▶ Objective
Turn the rows starting with the one that contains "line at (39, 147): solid -> dashed" and going on through the one that contains "line at (193, 325): dashed -> solid" into a Markdown table with the columns No. and Line, numbering each row and leaving out blank lines. Omit the pictures from the table.

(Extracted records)
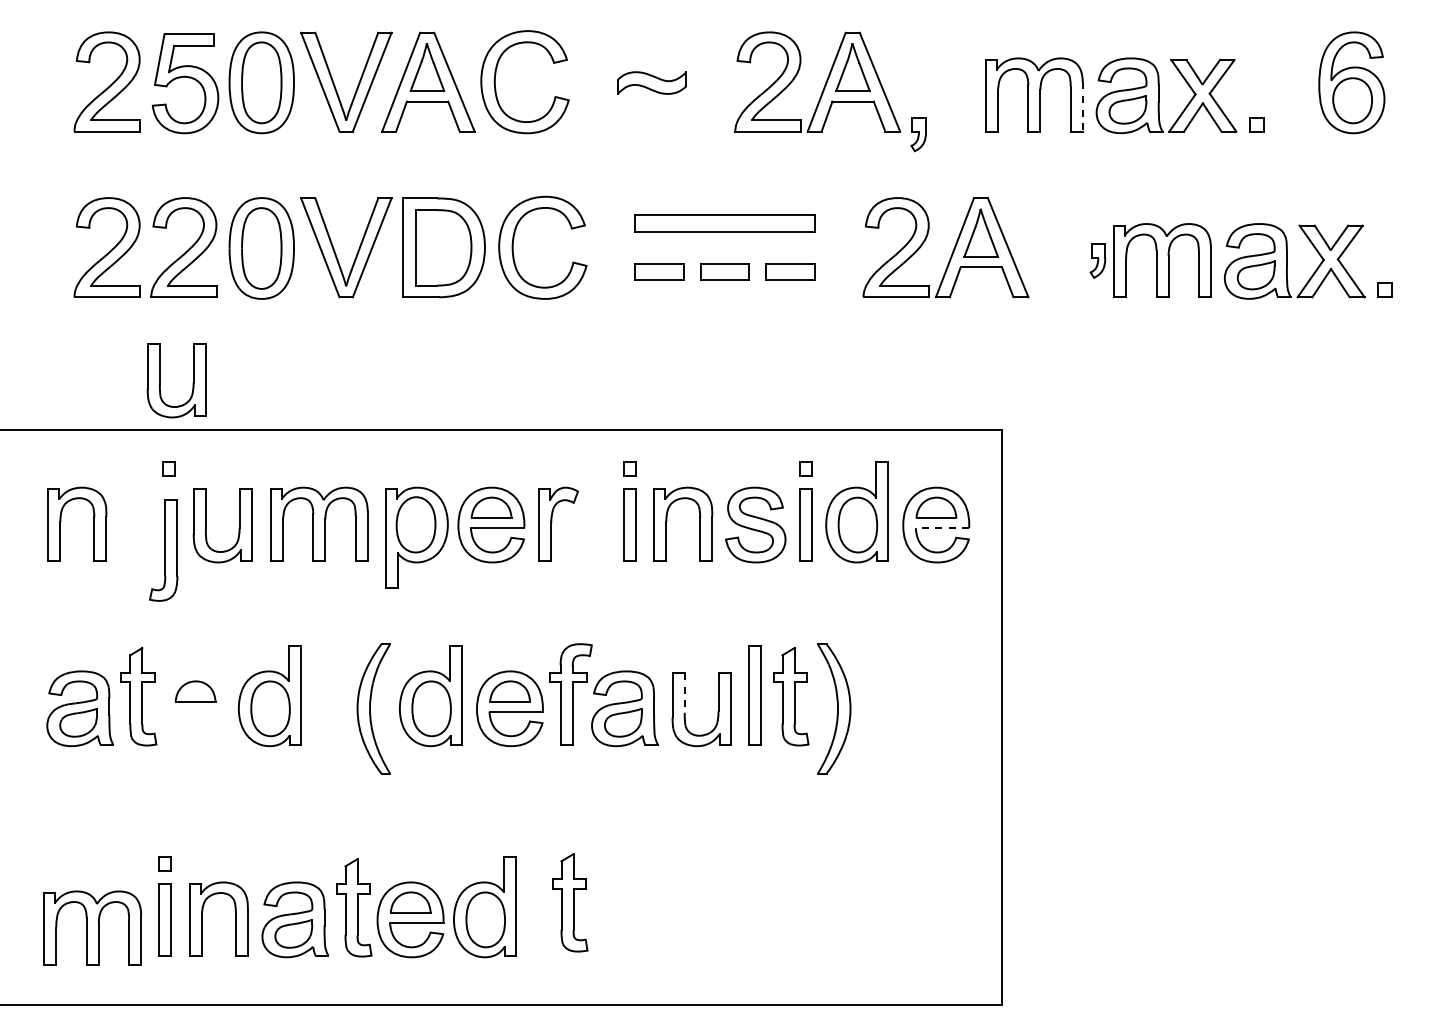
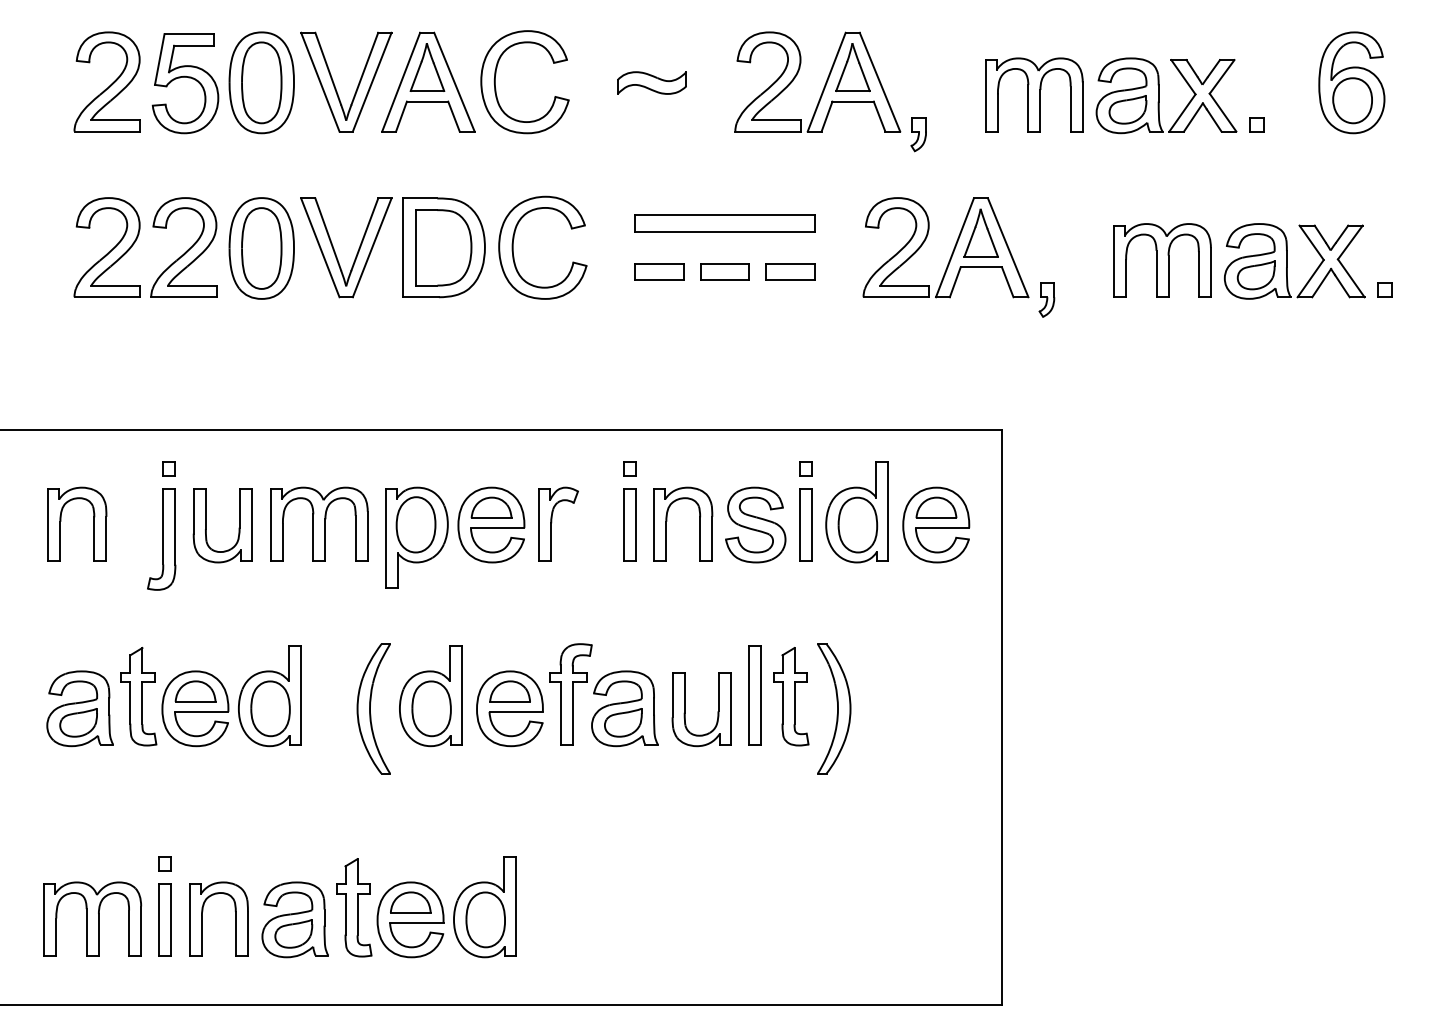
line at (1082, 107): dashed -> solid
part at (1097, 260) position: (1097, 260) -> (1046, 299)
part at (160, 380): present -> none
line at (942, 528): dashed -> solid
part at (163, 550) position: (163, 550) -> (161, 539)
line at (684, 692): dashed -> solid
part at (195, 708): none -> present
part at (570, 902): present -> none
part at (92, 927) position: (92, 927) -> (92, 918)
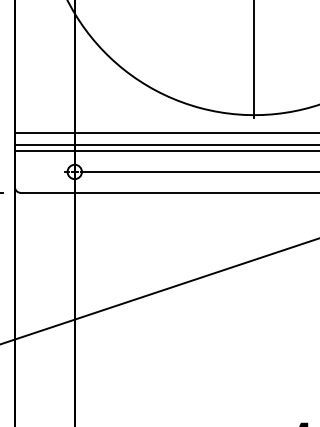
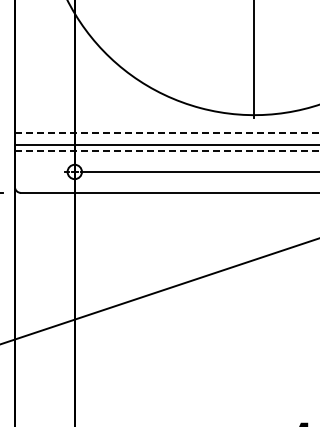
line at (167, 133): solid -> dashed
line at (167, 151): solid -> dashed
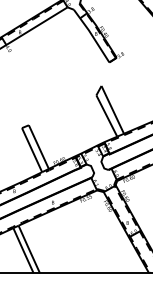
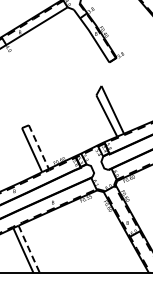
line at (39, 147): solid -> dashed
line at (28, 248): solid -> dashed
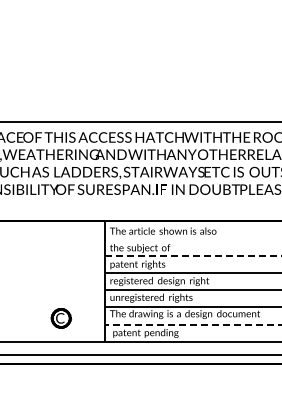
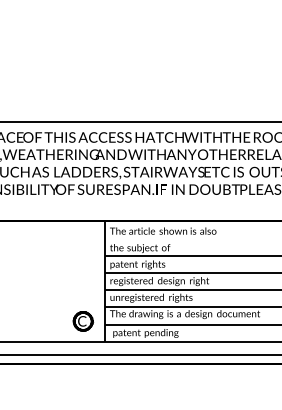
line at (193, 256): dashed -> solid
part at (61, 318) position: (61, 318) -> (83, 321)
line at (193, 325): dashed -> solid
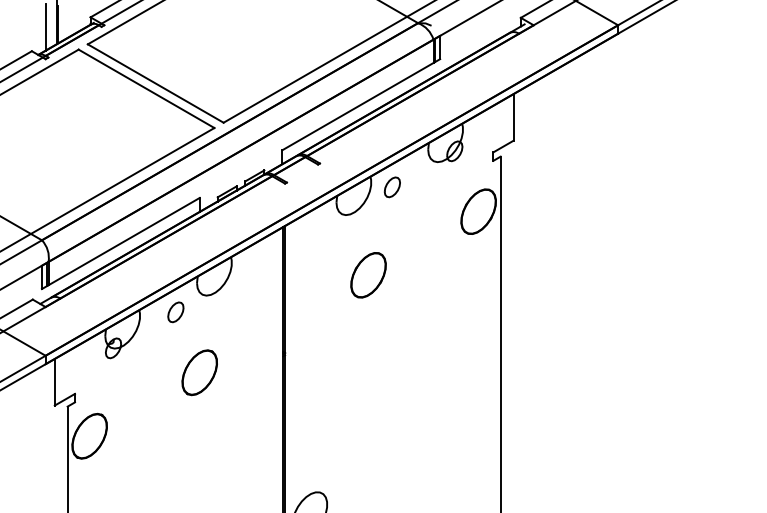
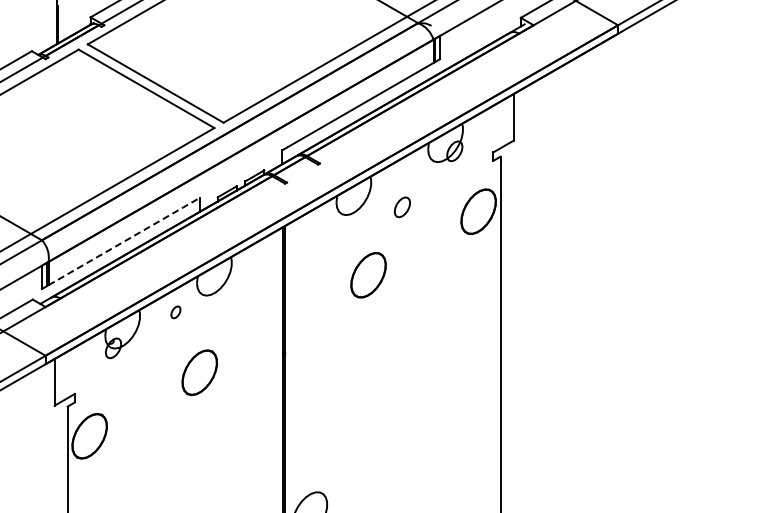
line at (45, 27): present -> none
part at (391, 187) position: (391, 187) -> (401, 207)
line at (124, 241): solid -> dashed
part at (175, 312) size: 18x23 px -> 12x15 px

▶ Response below
| No. | Line |
|---|---|
| 1 | line at (39, 147): solid -> dashed |
| 2 | line at (28, 248): solid -> dashed |
| 3 | line at (193, 256): dashed -> solid |
| 4 | part at (61, 318) position: (61, 318) -> (83, 321) |
| 5 | line at (193, 325): dashed -> solid |